Isolated wind deflectors must definitively be built of durable materials if these are to be included in a worthwhile manner in a permanent complex of avalanche defences.
When an area is being controlled one must adapt to local conditions and combine the different structures rationally in such a way as to give the best protection against avalanche release. Thus. particularly with wind deflecting structures, the controlled area must be observed regularly, and visited in winter if possible and over several years before work is begun.

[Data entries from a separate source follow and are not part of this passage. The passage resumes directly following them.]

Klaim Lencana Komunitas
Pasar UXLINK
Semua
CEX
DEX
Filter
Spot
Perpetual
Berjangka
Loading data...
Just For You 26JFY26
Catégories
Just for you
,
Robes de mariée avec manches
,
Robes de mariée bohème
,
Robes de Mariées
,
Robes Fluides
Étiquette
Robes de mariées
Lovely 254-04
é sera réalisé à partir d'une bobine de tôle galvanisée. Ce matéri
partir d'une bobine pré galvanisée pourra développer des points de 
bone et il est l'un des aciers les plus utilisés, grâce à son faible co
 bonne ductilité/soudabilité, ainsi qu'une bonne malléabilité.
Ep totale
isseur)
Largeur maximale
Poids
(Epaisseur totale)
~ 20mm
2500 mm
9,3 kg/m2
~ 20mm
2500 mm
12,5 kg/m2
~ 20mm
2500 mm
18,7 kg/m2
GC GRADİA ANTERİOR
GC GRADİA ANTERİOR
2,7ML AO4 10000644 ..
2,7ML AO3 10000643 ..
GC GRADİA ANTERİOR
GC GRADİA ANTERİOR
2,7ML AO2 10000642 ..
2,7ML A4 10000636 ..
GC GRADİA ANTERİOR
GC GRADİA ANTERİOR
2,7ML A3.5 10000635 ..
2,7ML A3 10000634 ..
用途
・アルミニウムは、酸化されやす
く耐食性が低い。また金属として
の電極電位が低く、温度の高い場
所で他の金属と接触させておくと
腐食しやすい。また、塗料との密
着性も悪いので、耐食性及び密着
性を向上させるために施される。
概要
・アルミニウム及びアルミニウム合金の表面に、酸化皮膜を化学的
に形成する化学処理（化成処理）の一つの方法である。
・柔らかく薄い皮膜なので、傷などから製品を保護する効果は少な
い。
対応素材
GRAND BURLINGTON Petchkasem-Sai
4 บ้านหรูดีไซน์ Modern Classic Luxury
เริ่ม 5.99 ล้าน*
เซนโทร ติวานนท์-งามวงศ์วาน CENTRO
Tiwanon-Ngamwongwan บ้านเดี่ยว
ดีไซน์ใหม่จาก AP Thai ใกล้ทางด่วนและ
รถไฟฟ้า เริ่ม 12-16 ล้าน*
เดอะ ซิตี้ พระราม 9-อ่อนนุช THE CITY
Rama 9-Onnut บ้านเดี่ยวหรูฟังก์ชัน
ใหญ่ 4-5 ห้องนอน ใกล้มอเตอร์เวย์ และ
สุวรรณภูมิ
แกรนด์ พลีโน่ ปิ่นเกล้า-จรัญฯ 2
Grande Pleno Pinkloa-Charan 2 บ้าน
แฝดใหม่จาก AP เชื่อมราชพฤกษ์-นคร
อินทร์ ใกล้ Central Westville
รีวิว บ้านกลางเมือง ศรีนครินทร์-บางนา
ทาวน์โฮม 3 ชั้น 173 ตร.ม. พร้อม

3.2 The direction of prevailing winds in the defence area must be known: both the winds that blow from the valley and the local winds that blow down the slope. Local winds that blow up the slope must be taken into consideration along ridges and on the windward side, wherever the gradient of the slope is gentle. Since the direction of the wind can vary considerably because of local relief, a wind gauge for speed and direction placed on the site is the best way to provide a better forecast of wind behaviour.
The director of works must be a good observer and must live near the area under control, for deflecting structures are erected temporarily to start with. Once one is certain that they are placed in the correct place, they are then fixed permanently. This does not exclude further controls and maintenance work, as well as the placement of complementary structures which might be necessary to complete the defences.
3.3 An important point is, of course, the resistance of the structures to the force of the - wind. Steel stays do not perform satisfactorily since they are too vulnerable to creep and glide and to the settling of the snow cover. Preferable to stays are raking shores.
One can also use anchoring cables placed longitudinally on the windward side instead of raking shores. In this case the posts of the wind baffle must be placed in the shape of a very flattened hyperbola so that tension is distributed equally on them and indirectly on the raking shores on the leeward side.
It is difficult to give accurate figures for the cost of these structures. One might say that they are relatively cheap compared to other systems (deviating or anchoring the snow). Here too the price of the superstructure varies according to the material used, with wood being the cheapest. Nevertheless, depending on the area, but especially if the defences are permanent, it is advisable to use more durable materials. It is also possible to run tests with wooden structures and on the basis of the results place permanent structures made of metal (or mixed materials).
Costs of transportation and erection can vary considerably, depending on ease of access and the type of ground encountered.